Document passage:
--- START ---
[Rd] RFC: Kerning, postscript() and pdf()

Mon Oct 13 09:00:13 CEST 2008

Thanks for the feedback.  Two comments

- we have experimental code for all the options, so the work in 
implementing them does not differ greatly.  The long-term maintenance 
costs of having different options is a real consideration, though.
R-devel currently has the options of B (default) and C, but is work in 
progress.

- I estimate that letter-by-letter placement increases the file size for 
text strings by a factor of 6, so this would be significant in a plot with 
a lot of annotations, but not one in which points were labelled by single 
letters.

On Sun, 12 Oct 2008, Duncan Murdoch wrote:

> On 12/10/2008 11:36 AM, Prof Brian Ripley wrote:
>> Ei-ji Nakama has pointed out (from another Japanese user, I believe) that 
>> postscript() and pdf() have not been handling kerning correctly, and this 
>> is a request for opinions about how we should correct it.
>> 
>> Kerning is the adjustment of the spacing between letters from their natural 
>> width, so that for example 'Yo' is usually typeset with the o closer to the 
>> Y than 'Yl' would be.  Kerning is not very well standardized, so that for 
>> example R's default Helvetica and its URW clone (Nimbus Sans) have quite 
>> different ideas of the amount of kerning corrections for 'Yo'. This 
>> matters, because not many people actually see Helvetica when viewing R's 
>> PostScript or PDF output, but rather a similar face like Nimbus Sans or 
>> Arial, or in the case of Acrobat Reader, a not very similar face.  Kerning 
>> is only a feature of some proportionally spaced fonts and so not of Courier 
>> nor CJK fonts.
>> 
>> The current position (R <= 2.8.0) is that string widths have been computing 
>> using kerning from the Adobe Font Metric files for the nominal font, but 
>> the strings have been displayed without using kerning (at least in the 
>> viewers we are aware of, and the PostScript and PDF reference manuals 
>> mandate that behaviour, if rather obscurely).  This means that in strings 
>> such as 'You', the width used in the string placement differs from that 
>> actually displayed.
--- END ---
Things to do:
(a) Summarize the kerning message in two sentences.
(b) Translate this sentence from the kerning message into Spanish: "Kerning is only a feature of some proportionally spaced fonts and so not of Courier nor CJK fonts."
(c) From the kerning message, pull out the text between "- we have experimental" and "real consideration, though.", inclusive.
The listing that comes next plays no part in the kerning message or the work on it.

Material provided:
--- START ---
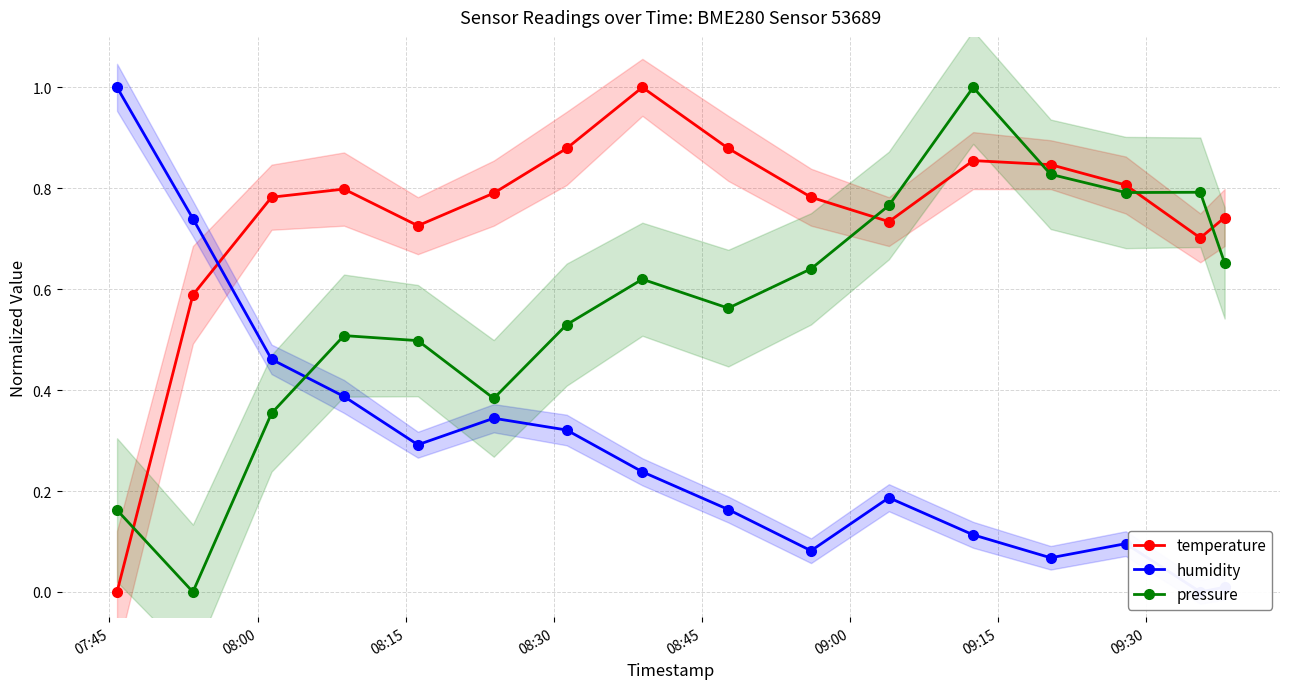

What is the value of the temperature point at the 13th from the left?

0.8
--- END ---
Task-by-task solutions:
(a) Kerning has not been handled correctly by postscript() and pdf(): through R 2.8.0, string widths were computed using kerning from the Adobe Font Metric files, but the strings were displayed without kerning, so the width used for placement differs from the width actually displayed. In reply, experimental code is said to exist for all the options, R-devel currently has options B (the default) and C, and letter-by-letter placement is estimated to increase the file size for text strings by a factor of 6.

(b) El kerning es solo una característica de algunas fuentes de espaciado proporcional y, por lo tanto, no de Courier ni de las fuentes CJK.

(c)
- we have experimental code for all the options, so the work in 
implementing them does not differ greatly.  The long-term maintenance 
costs of having different options is a real consideration, though.